Hello, I’m Noah! I’m 15 and I live  in Toronto, Canada. I am excited to write this article, as it gives me a voice and a feeling of empowerment over something I often have little power over. I have full-blown AIDS. I got it from my mother when I was born, and I’ve known I’ve had it since I was 7. When I was younger I struggled with Pneumocystis pneumonia (PCP), parasites, bronchiectasis, asthma and, of course, the obligatory swollen liver and spleen.

When I was 3, my mother was admitted for palliative care, and I went into foster care. This was in the mid-’90s, when most people were even more freaked out about HIV/AIDS. Child protective services had to make hundreds of calls to find a foster family that would take me. I was scared. But my newfound family were very kind to me, and soon I was my happy-go-lucky self again. They developed a close friendship with my mom in her final months. She died knowing that I was with people who loved me and would be there for me for the rest of my life.

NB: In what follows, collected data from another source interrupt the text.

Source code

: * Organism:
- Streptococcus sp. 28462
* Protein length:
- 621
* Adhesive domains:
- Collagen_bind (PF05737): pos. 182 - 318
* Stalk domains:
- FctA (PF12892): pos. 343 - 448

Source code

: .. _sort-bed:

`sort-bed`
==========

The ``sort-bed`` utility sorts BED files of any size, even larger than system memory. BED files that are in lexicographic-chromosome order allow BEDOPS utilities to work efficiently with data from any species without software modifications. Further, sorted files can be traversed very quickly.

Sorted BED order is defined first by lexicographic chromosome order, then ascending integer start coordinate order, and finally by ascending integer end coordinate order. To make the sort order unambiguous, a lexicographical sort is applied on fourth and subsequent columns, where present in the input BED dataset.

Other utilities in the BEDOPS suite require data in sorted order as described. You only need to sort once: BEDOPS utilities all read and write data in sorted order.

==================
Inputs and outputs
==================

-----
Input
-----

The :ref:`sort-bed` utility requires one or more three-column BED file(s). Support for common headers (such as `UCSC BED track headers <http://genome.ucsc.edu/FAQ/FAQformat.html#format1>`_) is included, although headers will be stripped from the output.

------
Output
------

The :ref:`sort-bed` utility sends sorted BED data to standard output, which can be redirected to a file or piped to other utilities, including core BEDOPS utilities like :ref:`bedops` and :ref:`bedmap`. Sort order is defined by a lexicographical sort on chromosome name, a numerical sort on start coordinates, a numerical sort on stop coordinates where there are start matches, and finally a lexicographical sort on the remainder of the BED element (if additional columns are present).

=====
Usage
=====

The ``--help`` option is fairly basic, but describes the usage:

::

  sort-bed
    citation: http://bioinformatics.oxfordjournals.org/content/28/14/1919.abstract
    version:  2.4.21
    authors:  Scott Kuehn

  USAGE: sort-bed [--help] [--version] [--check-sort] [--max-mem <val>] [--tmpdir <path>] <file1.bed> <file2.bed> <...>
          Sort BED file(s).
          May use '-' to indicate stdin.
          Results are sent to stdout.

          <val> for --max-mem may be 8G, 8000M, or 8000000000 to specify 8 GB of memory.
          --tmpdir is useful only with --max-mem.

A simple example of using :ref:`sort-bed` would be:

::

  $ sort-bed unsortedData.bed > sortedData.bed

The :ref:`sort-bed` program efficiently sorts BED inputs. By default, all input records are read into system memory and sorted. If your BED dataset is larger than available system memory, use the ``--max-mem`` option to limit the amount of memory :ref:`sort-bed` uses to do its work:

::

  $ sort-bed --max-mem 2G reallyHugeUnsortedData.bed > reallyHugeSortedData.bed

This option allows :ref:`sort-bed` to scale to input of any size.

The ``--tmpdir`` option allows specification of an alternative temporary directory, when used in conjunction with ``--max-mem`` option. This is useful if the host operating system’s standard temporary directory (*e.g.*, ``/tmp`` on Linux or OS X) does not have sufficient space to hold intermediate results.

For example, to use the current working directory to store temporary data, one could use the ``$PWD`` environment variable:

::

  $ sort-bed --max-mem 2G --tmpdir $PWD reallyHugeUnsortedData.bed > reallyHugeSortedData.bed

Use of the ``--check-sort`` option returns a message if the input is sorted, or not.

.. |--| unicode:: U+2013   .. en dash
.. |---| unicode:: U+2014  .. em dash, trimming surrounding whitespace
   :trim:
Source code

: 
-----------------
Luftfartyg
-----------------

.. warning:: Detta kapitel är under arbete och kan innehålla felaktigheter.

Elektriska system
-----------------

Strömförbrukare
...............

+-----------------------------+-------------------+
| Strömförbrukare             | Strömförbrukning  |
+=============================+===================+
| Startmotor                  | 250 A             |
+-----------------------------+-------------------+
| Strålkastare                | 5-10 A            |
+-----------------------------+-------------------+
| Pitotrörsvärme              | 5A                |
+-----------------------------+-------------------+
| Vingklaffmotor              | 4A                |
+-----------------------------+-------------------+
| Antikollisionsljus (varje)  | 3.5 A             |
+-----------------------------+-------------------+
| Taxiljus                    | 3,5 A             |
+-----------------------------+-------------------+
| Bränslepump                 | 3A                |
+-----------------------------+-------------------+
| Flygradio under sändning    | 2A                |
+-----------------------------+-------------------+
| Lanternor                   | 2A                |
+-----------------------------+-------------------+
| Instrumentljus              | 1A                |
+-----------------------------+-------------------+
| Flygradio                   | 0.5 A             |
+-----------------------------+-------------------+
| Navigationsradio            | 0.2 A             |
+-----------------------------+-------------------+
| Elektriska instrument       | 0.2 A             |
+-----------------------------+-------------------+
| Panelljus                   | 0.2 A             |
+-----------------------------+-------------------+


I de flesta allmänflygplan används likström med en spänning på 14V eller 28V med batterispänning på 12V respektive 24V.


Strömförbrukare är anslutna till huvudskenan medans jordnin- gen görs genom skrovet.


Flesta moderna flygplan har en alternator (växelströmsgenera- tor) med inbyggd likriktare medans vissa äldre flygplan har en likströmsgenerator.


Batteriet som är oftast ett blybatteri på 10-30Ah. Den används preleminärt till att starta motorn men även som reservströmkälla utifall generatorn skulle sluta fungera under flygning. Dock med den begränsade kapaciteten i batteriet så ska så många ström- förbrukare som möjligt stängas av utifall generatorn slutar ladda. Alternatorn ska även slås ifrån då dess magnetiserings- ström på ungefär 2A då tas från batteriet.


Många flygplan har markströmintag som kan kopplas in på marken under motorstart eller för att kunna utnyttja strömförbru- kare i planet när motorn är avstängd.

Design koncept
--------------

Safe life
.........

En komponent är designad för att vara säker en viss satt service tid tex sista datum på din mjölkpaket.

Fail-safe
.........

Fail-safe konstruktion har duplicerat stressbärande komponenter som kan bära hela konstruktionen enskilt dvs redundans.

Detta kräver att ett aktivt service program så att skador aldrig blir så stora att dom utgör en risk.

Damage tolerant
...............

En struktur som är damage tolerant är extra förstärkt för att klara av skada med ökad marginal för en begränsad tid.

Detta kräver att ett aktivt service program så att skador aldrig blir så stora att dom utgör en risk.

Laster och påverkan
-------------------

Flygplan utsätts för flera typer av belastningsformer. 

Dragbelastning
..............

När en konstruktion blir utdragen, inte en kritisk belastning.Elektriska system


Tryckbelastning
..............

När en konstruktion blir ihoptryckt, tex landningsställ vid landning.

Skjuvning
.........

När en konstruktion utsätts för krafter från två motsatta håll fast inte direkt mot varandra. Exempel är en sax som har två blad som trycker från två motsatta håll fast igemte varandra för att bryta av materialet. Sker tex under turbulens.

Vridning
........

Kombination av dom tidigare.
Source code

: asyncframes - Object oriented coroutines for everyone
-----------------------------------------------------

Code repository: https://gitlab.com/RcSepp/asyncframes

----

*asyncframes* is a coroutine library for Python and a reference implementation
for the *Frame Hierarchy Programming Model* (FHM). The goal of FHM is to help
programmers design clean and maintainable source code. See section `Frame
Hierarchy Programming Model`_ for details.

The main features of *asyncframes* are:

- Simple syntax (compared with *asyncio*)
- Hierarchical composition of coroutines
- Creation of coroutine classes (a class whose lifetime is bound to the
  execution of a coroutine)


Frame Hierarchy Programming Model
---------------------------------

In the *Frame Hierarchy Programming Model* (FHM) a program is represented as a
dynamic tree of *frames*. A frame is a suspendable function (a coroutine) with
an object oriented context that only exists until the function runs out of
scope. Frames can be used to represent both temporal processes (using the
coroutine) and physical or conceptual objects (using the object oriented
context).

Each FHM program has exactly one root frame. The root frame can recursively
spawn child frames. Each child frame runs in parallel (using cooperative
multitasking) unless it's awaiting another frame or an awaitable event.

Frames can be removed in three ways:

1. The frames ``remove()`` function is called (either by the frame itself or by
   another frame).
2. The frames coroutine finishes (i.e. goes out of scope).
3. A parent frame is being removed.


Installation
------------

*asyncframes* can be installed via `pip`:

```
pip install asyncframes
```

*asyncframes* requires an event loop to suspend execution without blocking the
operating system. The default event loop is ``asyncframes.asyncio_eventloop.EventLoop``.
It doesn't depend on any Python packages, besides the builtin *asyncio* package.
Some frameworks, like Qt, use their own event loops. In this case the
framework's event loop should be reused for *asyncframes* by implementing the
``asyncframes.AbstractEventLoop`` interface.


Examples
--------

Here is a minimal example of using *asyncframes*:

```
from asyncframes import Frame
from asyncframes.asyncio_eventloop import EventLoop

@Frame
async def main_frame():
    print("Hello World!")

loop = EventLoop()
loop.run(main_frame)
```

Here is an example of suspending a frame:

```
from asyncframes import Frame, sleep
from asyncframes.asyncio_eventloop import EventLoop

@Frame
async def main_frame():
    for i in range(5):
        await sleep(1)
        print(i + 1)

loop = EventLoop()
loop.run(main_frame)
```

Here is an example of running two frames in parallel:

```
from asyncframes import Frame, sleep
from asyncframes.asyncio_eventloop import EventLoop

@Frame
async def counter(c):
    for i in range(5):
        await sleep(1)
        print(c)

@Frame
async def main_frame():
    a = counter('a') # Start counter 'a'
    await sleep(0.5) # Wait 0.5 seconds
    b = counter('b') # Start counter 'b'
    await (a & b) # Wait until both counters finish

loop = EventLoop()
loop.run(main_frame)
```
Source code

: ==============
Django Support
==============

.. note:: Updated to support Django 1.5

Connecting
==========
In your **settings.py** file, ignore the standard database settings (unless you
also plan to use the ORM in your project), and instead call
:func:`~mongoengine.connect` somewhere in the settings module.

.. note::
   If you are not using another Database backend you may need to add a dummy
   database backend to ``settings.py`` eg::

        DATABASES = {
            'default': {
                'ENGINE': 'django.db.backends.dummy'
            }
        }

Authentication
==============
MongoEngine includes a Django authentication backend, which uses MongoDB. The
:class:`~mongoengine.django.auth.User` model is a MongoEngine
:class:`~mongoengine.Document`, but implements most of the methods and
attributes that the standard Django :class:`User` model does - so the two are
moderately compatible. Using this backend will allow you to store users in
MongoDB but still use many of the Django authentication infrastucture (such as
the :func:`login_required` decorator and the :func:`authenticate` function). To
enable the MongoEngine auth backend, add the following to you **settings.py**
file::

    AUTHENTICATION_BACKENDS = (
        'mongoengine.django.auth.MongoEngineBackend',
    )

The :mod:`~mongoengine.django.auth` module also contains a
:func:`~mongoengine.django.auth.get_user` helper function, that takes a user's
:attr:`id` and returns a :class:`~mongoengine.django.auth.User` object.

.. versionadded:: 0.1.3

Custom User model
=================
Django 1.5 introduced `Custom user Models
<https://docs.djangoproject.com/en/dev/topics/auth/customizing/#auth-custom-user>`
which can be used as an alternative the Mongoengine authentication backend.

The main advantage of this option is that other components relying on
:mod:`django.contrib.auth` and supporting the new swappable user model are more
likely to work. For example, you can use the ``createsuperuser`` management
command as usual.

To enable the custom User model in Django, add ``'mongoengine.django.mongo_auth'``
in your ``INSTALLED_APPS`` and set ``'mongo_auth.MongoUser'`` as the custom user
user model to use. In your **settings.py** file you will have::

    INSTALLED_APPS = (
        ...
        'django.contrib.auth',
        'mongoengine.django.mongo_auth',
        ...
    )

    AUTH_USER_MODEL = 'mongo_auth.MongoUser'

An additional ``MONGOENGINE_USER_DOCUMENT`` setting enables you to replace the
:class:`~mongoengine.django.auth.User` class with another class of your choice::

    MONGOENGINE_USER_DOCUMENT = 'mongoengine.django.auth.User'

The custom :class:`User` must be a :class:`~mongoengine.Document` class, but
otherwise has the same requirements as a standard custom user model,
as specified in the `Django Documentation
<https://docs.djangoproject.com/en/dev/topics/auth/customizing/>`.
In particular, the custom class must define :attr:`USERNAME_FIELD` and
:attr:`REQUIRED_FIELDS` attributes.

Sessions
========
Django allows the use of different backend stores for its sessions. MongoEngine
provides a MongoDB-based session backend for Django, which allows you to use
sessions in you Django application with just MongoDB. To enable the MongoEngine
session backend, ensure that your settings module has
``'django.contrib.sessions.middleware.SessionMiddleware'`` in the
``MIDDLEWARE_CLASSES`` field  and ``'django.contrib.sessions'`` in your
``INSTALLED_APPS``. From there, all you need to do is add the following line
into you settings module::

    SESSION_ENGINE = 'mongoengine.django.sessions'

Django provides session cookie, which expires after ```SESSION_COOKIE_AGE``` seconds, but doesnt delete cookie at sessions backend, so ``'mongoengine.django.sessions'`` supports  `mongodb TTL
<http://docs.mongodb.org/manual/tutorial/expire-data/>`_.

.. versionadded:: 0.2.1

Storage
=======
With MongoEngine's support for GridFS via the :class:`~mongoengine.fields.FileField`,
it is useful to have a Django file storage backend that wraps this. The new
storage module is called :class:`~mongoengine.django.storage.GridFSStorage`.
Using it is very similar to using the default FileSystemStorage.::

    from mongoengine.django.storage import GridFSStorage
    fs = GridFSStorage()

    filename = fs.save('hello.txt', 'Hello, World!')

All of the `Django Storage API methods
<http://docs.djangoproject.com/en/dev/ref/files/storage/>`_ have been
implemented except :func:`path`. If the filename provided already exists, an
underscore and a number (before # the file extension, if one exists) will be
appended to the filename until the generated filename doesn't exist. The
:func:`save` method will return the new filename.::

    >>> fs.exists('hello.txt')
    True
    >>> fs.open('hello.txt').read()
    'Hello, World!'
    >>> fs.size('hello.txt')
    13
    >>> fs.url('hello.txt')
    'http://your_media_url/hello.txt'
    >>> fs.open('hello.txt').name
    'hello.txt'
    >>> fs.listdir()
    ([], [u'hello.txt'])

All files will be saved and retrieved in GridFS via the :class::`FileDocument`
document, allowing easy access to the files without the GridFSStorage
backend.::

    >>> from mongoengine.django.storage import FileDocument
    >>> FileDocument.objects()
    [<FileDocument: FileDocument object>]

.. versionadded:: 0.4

My viral load when my mother died was 1 million, but now, thanks to the meds I am lucky enough to take, it hovers under 500. To the outside world, I think, I appear to be a healthy teen. I enjoy most of the activities my friends enjoy. In fact, despite my health issues, I live a relatively normal life. I have a wonderful family and have great friends who know my status and support me entirely. So do my many brothers and sisters, most of whom are also adopted.

When I first told my friends I was positive, they were filled with sadness and sympathy, not fear. Maybe that’s because they had a very limited understanding of AIDS. One of my friends even said, “So what? I’m lactose intolerant!”

Yup—very similar.

They began to research AIDS and tell me things even I didn’t know. It means a lot that they are thinking about me. Twenty years ago, the public had little information about AIDS, so people reacted out of fear. Sometimes I worry this could happen again—that people could just make assumptions about me and HIV, instead of taking the time to find out the facts. I have also worried that I won’t be able to find a wife who understands my condition—or that I won’t live long enough to get that opportunity. Finding a wife may not be too much of a concern, though, because I happen to be a chick magnet! (Smile.) Every summer, I go to a camp for children with HIV/AIDS, and I can’t keep the girls away! I even met my first girlfriend at the camp; solves the problem of “How soon do I disclose?” My adopted little sister, who also has AIDS, is already thinking about boyfriends—and she’s only 9! I worry about her more than myself, because she has had two cardiac arrests and was in a coma for a long time. Because she was born addicted to crack, she is also kind of hyper. But when she flashes those blue eyes at you and tosses her hair back with her hands on her hips, watch out. We attend the same clinic appointments and take our meds together. I hold her hand when she has blood work done. It is nice to have others to go through this with.

With all the medical improvements out there, I think a cure will be found in my time. However, I always do my part—by sticking to my medication regimen. I hope my story will inspire other positive kids to do the same.